Consider an apt (if admittedly unsettling) example from history: Erich von Manstein, one of the top strategists in Hitler's German Military, described Kurt Gebhard Adolf Philipp Freiherr von Hammerstein-Equord, the former commander-in-chief of the Reichswehr as "… probably one of the cleverest people I ever met."
Both men, according to Ben Breen, are widely credited with the following quote that gets to the heart of the matter.
I divide my officers into four groups. There are clever, diligent, stupid, and lazy officers. Usually two characteristics are combined. Some are clever and diligent — their place is the General Staff. The next lot are stupid and lazy — they make up 90 percent of every army and are suited to routine duties. Anyone who is both clever and lazy is qualified for the highest leadership duties, because he possesses the intellectual clarity and the composure necessary for difficult decisions. One must beware of anyone who is stupid and diligent — he must not be entrusted with any responsibility because he will always cause only mischief.
Let's break it down a bit more.
Stupid and lazy
You can accommodate unintelligent and lazy people by separating work into chunks. We do this all the time by breaking jobs down into routine tasks, creating policies and procedures that remove any need of judgment.
(My guess is this happens eventually in every organization because at some point the response to consistently poor judgment calls is to create a bureaucratic process/policy that (attempts to) remove that error.) It's all a very McDonald's like and these people tend to be easily replaceable.
Stupid and energetic
Von Hammerstein-Equord recognized these people cause "nothing but mischief." To him, they should be fired immediately. I tend to agree. Despite good intentions, they often create more work for others.
Intelligent and energetic
You want these people around. I'm guessing that von Hammerstein-Equord thought they'd be fit for middle management. Which makes sense. I imagine he saw them as company men: Safe, reliable, rule-following.
He likely saw them as people that didn't challenge authority or speak up. I think this is a bit of a leap; I know plenty of hard working smart people who, occasionally, challenge authority. I think this happens for a few reasons. Perhaps they've grown too frustrated with what they see as absurdity. Or perhaps, and this is more likely, they put away ambitions of climbing the corporate ladder. (Depending on your organization, smart and unquestioning can be the easiest way to a promotion).
Intelligent and lazy
An under-appreciated aspect of today's workforce that von Hammerstein-Equord thought fit to lead "because he possesses the intellectual clarity and the composure necessary for difficult decisions."

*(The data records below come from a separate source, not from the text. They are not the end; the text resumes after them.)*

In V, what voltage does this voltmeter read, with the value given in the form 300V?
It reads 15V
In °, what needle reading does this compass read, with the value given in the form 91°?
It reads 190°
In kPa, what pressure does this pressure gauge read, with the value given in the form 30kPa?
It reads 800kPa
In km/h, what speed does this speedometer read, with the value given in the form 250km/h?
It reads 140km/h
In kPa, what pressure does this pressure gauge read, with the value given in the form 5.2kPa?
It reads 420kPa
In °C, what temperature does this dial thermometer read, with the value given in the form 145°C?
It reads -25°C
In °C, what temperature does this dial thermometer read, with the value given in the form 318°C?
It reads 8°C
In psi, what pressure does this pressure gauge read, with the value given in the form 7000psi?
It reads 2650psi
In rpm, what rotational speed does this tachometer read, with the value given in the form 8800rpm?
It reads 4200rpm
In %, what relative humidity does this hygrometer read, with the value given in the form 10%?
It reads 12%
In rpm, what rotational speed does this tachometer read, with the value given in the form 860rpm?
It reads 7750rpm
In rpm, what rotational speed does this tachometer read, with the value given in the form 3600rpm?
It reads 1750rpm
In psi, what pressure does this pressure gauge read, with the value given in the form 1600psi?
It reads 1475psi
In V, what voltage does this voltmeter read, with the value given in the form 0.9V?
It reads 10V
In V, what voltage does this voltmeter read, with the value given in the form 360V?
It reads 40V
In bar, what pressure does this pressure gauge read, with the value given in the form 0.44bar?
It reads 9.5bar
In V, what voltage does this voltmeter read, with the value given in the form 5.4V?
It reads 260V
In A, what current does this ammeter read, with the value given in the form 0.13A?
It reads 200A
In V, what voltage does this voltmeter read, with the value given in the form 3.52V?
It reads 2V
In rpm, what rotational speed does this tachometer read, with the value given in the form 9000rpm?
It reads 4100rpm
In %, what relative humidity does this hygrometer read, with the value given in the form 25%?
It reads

These people can be challenging to work with. They delegate and trust people to do their jobs. They don't micromanage; they question. They avoid unproductive things (think meetings, paper shuffling, busy work). They don't seek consensus because often that means more work, not less. They focus on a few key priorities. They don't run around with solutions looking for problems.
Often they have no desire to 'move up' in an organization. This gives them the freedom to be different.
It may be uncomfortable to say considering the government he worked for, but maybe von Hammerstein-Equord was onto something.
Considering the framework above, it's interesting to contemplate the consequences of mismatching types and jobs.